Milk Saving Starving Children Foundation loses tax-exempt status
Milk Saving Starving Children Foundation v. Commissioner, T.C. Memo. 2026-1, No. 13274-22X.
The Tax Court upheld the IRS’s revocation of a charity’s §501(c)(3) status after it stopped its stated charitable activity and primarily ran a café, rented property, and held fundraisers without using proceeds for charitable purposes.
Holding
The court granted summary judgment to the IRS and upheld revocation of the foundation’s §501(c)(3) tax-exempt status effective July 1, 2017, because the organization failed the operational test.
Why It Matters
§501(c)(3) status depends on what an organization actually does, not what it claims.
Running commercial activities is not fatal by itself, but funds must further exempt purposes.
Restarting minimal charitable activity after an audit begins does not cure years of noncompliance.
Failure to respond to an IRS summary judgment motion is often decisive.
Timeline
2001–2002: Foundation incorporated. IRS recognizes §501(c)(3) status.
2003 onward: The Foundation operates Café Beignet.
2011: Powdered milk donations cease.
2018: IRS audits the foundation’s fiscal year.
2022: IRS issues final adverse determination revoking exemption.
2026: Tax Court grants summary judgment for the IRS.
Key Facts
The foundation was formed to distribute powdered milk to starving children.
It operated a cash-only café and rented out real property to commercial tenants.
By 2018, its income came mainly from rent, a golf fundraiser, café sales, and donations.
No expenses in 2018 were incurred for milk distribution or similar charitable activities.
Funds were used for salaries, loans to an insider, property expenses, and operating costs.
Small milk purchases occurred only after the IRS proposed revocation.
Statutory or Regulatory Framework
§501(c)(3) requires organizations to be organized and operated exclusively for charitable purposes.
Operational test under Treas.
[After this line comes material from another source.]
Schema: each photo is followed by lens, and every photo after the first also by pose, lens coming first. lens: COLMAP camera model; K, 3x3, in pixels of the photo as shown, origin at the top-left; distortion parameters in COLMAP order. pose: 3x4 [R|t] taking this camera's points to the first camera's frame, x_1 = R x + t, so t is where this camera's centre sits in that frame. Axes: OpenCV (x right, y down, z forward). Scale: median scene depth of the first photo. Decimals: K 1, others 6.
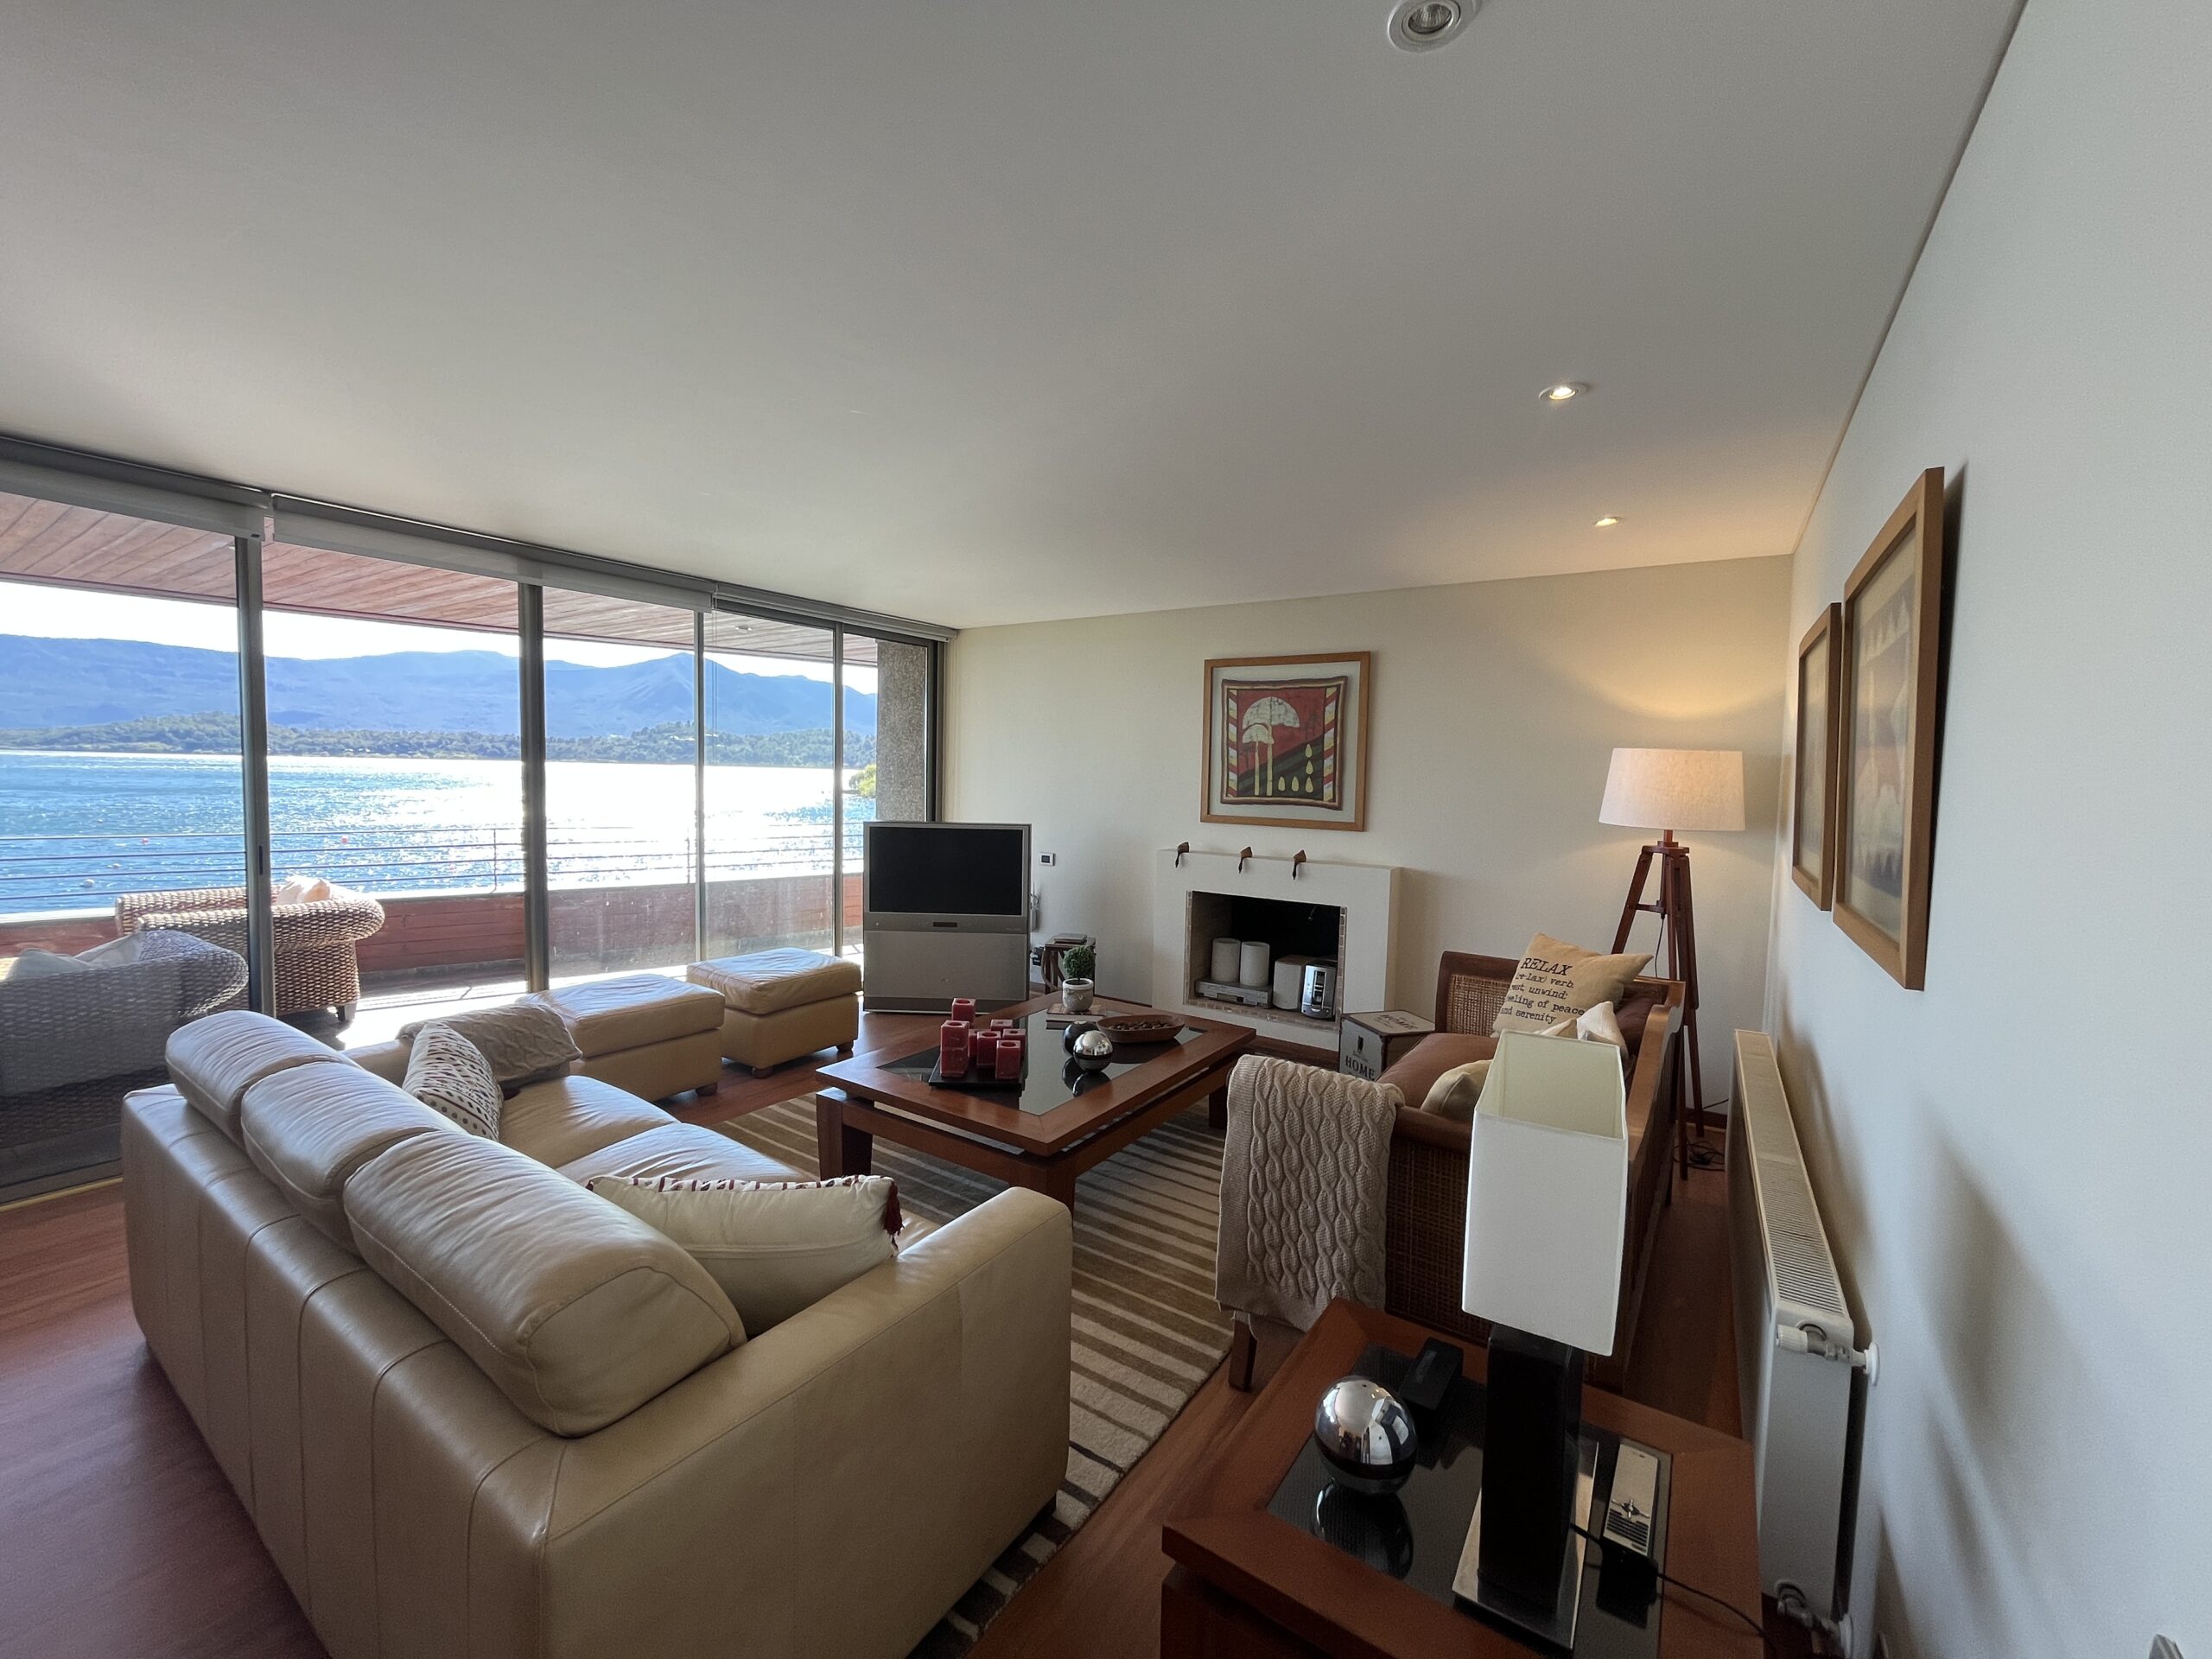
lens RADIAL K [[888.4, 0, 1100.9], [0, 888.4, 825.1], [0, 0, 1]] dist [-0.001718, -0.000240]
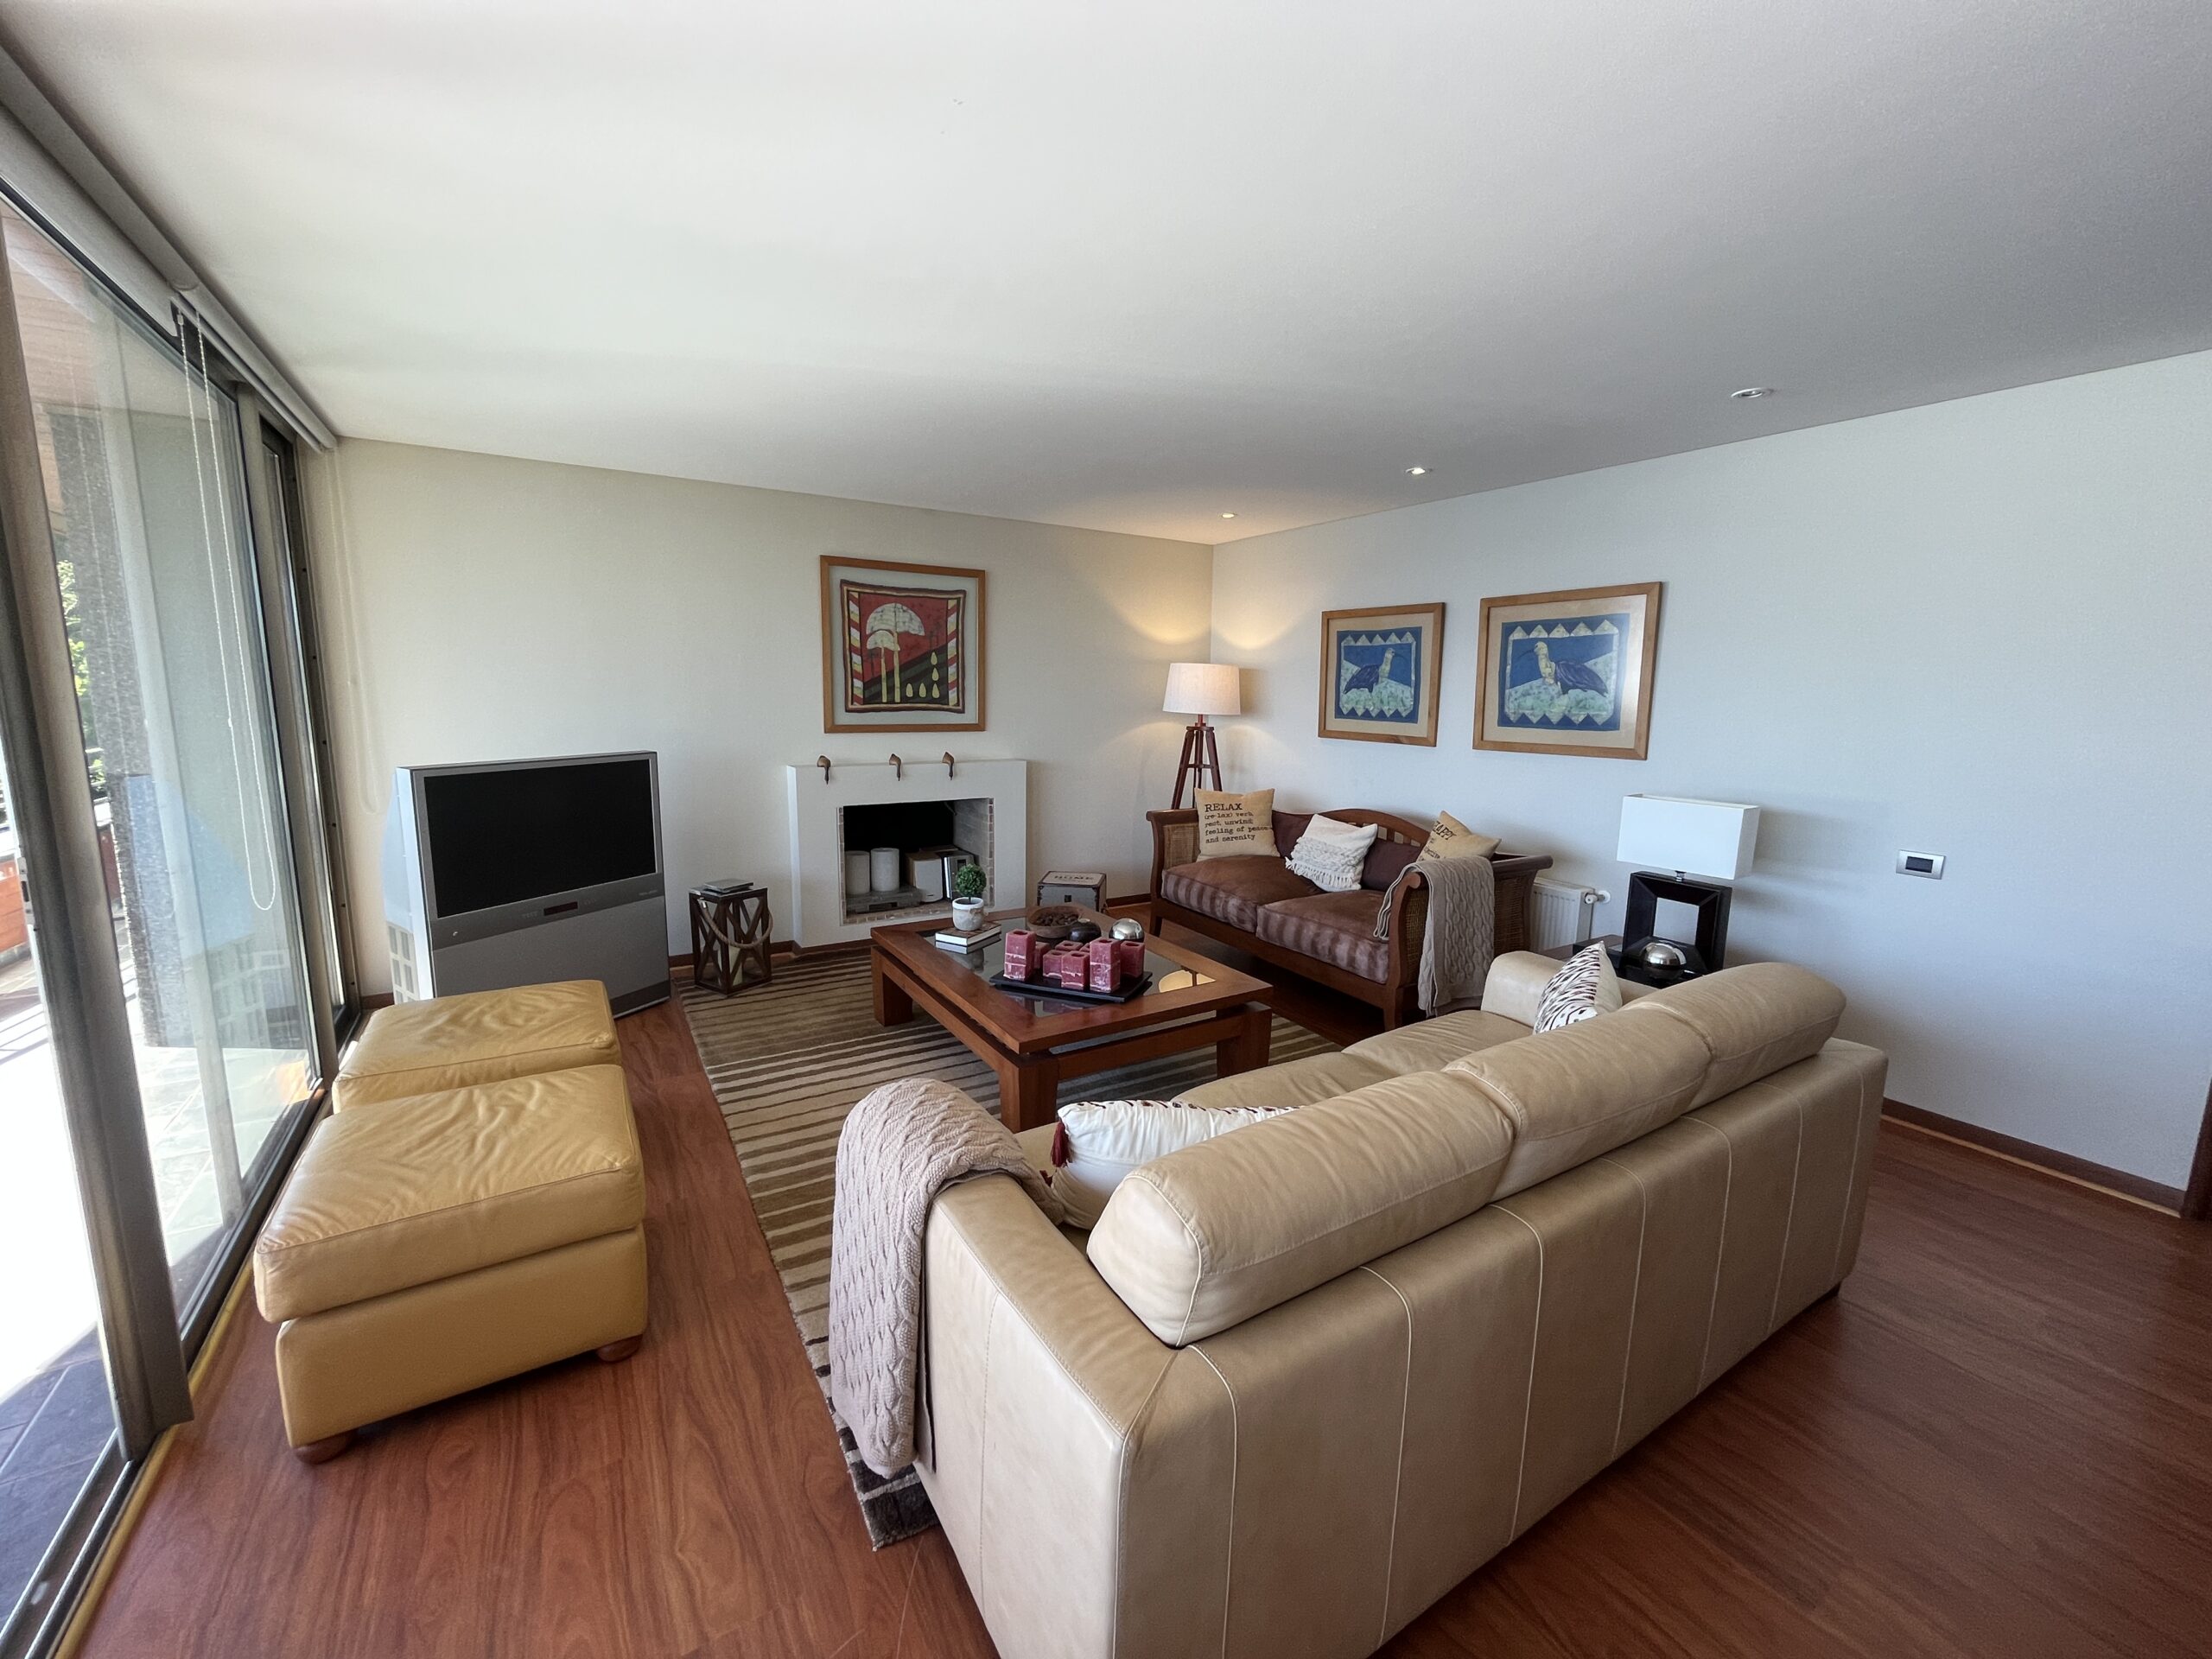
lens RADIAL K [[894.2, 0, 1100.2], [0, 894.2, 826.5], [0, 0, 1]] dist [-0.001486, -0.000082]
pose [[0.412321, -0.158369, 0.897168, -0.662123], [0.050731, 0.987238, 0.150953, -0.035897], [-0.909625, -0.016727, 0.415094, 0.365224]]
Reg. §1.501(c)(3)-1(c)(1) requires primary activities to further exempt purposes.
A single substantial nonexempt purpose defeats the exemption, even if some charitable activity exists.
§7428 allows declaratory judgment review of IRS revocations based on the administrative record.
Arguments
Taxpayer argued:
It received substantial contributions.
It remained a publicly supported charity.
It engaged in other charitable activities, such as fundraisers and donations.
Government argued:
The foundation stopped its core charitable activity years earlier.
Its primary activities were commercial and fundraising.
Funds raised were not used for charitable purposes.
The foundation failed the operational test.
Court’s Reasoning
The court reviewed only the administrative record.
The foundation bore the burden of proving the IRS was wrong.
Evidence showed charitable milk distribution had ceased years before the audit.
Café operations, rentals, and fundraisers dominated activities.
No showing that commercial activities furthered an exempt purpose.
Minimal charitable acts after the audit began did not outweigh years of nonexempt operations.
The foundation failed to oppose summary judgment with facts or evidence.
Forward-Looking Implications
Charities must continuously operate in line with their stated exempt purpose.
Commercial revenue must be tied to charitable outcomes.
Poor Form 990 reporting can undermine exempt status.
Silence in litigation can be as damaging as bad facts.
Result
The Tax Court entered judgment for the IRS and upheld revocation of tax-exempt status.
The Takeaway
A charity that morphs into a café, a landlord, and a fundraiser without directing money to its mission no longer qualifies as a charity for tax purposes.
List of Citations
§501(c)(3): Defines organizational and operational requirements for charitable exemption.
Treas. Reg. §1.501(c)(3)-1(c): Explains the operational test standard.
Better Business Bureau v. United States, 326 U.S. 279 (1945): Establishes that a substantial nonexempt purpose defeats exemption.